Brit Hume: Where Is The Oil? (VIDEO)

As I was taking in the Sestak-versus-Specteriana on CNN's State Of The Union yesterday morning, I missed Fox News Sunday's typically entertaining panel discussion. But this segment shouldn't go unnoted, seeing as how former newsman Brit Hume was wondering if the BP oil slick was so awesomely terrifying, why couldn't he see any of the oil? Seriously! This happened!


JUAN WILLIAMS: First of all, don't you think, this spill now is going to be in excess of what happened with Exxon Valdez.

BRIT HUME: Let's see if that happens. There's a good question today if you are standing on the Gulf, and that is: Where is the oil?

WILLIAMS: Where is the oil?

HUME: It's not on -- except for little of chunks of it, you're not even seeing it on the shore yet.

It's just some "oil chunks" on America's shores, most of which could probably be converted to Christianity without too much trouble.

Chris Wallace gamely attempted to point out where the oil was.

WALLACE: But there are some new reports that there are greater amounts of it on the ocean floor.

HUME: Oh, yes, that's true. But you know where the greatest source of oil that seeps into the ocean is? It's from natural seepage from subterreanean deposits. That's where most of it comes from, not from drilling accidents. So what's badly needed here is on our energy policy, and also on the realities of what really goes on when it comes to oil spillage.

I... would... agree... and I'd note that natural oil spillage doesn't lead to gigantic slicks or underwater "oil plumes." Hume insists that "the ocean absorbs a lot."

WILLIAMS: But I think it will damage the environment in the gulf and damage tourism and damage fishing. I don't think there's any question this is in excess of anything we've previously asked the ocean to absorb.

HUME: We'll see if it is.

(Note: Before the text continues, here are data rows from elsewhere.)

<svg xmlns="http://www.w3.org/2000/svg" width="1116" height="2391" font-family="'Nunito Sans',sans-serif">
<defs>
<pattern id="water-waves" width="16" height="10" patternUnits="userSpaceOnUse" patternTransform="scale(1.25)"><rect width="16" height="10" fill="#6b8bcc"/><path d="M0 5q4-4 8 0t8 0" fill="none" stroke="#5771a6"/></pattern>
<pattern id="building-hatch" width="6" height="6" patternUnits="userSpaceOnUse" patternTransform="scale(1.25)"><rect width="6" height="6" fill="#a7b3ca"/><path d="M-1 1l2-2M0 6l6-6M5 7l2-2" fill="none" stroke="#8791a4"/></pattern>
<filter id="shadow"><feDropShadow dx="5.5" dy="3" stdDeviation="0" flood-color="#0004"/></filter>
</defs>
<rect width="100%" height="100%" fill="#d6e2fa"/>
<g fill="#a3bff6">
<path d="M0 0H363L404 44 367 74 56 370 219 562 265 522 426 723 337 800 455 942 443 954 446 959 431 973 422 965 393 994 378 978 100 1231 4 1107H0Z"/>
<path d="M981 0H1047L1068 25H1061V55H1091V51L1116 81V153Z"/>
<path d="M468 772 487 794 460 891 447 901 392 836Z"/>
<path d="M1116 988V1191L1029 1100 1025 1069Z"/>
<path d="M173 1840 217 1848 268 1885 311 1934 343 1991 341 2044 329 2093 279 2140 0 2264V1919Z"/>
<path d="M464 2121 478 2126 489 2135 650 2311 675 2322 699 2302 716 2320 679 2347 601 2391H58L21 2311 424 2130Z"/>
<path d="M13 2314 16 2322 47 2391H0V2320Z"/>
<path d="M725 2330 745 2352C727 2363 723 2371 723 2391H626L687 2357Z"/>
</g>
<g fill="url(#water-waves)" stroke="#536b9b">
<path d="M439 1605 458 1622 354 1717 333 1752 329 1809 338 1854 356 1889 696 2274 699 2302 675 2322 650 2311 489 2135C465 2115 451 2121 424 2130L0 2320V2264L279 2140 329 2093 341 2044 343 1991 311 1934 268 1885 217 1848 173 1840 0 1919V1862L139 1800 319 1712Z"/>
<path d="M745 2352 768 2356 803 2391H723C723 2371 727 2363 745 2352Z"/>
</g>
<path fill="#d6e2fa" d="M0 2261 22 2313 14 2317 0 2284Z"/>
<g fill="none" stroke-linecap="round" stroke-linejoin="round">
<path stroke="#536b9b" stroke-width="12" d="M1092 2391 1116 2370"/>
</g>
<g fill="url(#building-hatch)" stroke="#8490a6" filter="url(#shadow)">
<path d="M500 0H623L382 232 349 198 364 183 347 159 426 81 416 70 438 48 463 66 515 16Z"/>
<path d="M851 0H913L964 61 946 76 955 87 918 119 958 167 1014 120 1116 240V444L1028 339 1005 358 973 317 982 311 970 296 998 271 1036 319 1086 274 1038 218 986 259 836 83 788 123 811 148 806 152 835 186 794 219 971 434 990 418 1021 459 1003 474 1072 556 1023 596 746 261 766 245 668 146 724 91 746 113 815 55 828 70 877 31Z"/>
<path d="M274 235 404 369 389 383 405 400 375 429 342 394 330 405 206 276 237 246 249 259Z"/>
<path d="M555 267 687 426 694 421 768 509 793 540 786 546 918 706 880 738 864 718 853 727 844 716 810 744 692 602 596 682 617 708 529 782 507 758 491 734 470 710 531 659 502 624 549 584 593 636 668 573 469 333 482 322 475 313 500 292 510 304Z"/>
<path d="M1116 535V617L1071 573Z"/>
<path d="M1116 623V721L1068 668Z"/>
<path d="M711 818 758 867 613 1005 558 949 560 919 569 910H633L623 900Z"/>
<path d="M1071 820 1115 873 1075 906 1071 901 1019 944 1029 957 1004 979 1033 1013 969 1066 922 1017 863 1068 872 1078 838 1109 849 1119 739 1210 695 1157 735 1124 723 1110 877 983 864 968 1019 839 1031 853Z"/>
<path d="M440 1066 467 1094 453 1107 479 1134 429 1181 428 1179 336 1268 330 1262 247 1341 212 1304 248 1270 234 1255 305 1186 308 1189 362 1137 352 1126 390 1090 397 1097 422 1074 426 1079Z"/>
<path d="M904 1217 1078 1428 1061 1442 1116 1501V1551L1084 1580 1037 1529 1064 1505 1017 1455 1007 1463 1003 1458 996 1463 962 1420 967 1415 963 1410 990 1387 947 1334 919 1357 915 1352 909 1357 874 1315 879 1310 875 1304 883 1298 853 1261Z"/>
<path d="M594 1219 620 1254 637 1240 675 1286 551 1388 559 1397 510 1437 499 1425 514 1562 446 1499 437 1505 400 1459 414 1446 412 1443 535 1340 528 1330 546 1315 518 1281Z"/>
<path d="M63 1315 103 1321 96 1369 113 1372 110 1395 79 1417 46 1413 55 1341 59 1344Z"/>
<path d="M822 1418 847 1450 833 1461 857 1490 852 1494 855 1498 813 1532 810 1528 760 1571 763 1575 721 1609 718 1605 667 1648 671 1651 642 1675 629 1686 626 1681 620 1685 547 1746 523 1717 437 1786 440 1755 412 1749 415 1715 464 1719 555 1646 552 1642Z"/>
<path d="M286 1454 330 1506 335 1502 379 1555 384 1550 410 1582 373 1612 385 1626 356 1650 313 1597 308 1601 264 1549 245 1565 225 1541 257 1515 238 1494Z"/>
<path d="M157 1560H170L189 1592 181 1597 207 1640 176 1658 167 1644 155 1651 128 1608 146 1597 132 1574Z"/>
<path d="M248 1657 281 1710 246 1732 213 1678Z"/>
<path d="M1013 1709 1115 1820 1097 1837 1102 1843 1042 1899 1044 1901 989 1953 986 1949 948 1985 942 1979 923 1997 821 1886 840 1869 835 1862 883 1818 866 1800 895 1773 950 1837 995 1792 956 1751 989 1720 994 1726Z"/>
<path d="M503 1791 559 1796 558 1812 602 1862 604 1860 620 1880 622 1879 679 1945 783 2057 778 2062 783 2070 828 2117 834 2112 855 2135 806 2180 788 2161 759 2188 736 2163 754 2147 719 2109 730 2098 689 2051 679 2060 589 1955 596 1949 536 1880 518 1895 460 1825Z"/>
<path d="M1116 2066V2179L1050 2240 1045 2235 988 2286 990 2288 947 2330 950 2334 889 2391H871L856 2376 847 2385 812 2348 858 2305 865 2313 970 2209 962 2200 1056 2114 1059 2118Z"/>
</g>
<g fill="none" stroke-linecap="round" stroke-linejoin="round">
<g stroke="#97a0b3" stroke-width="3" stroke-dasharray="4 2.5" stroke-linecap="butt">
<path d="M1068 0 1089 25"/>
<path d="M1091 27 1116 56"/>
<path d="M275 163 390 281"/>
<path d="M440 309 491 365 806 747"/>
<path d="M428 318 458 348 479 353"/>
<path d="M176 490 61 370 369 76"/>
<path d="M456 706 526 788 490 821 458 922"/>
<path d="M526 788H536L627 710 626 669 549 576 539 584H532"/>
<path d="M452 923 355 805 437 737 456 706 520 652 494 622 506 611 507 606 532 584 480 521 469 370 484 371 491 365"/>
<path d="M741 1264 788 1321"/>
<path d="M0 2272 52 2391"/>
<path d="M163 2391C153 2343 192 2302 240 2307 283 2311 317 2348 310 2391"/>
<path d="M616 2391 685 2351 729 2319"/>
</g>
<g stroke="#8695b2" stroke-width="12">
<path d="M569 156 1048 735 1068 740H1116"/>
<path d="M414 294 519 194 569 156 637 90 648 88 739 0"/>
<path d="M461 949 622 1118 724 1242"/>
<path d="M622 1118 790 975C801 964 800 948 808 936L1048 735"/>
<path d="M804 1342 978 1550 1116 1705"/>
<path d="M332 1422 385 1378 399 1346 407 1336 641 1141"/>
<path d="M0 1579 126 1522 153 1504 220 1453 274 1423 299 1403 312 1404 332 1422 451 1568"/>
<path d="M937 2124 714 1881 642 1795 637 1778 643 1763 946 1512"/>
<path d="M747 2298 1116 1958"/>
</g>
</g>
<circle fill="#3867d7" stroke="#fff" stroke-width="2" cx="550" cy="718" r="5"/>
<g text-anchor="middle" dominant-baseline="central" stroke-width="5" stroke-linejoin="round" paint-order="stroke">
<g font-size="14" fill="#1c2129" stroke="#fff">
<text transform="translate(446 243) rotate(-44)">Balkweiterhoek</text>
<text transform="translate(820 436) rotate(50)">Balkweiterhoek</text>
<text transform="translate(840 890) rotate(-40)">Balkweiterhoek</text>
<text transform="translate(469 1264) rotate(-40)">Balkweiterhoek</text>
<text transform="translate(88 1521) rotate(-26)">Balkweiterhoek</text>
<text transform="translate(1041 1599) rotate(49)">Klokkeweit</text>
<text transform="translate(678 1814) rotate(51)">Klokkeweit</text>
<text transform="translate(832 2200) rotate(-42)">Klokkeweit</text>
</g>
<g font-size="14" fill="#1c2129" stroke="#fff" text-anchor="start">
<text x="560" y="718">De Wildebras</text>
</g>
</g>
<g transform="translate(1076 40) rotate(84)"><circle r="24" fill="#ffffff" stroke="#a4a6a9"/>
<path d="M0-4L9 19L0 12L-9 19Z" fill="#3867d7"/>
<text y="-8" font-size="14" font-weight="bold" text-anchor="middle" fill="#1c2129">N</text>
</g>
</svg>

We'll see if it is. The ocean absorbs a lot, Juan, an awful lot. The ocean absorbs a lot.

WILLIAMS: I think Rush Limbaugh went down this road, "The ocean can handle it." I think we have to take some responsibility for the environment and be responsible to people who live in the area, vacation in that area, fish in that area. It's just wrong to think, "You know what? Dump it on the ocean and let the ocean handle it."

HUME: Who said that? Who is saying that? No one's making that argument.

It sort of looks like Brit Hume was making that argument!

Anyway, where is the oil? ThinkProgress' Brad Johnson points out: "The slick on the surface of the Gulf is now about 4,922 square miles, larger than Los Angeles County, Delaware, or Rhode Island. On the surface, oil contamination has reached the barrier islands of Louisiana, Mississippi, Alabama, and Florida." So that's where your oil chunks are.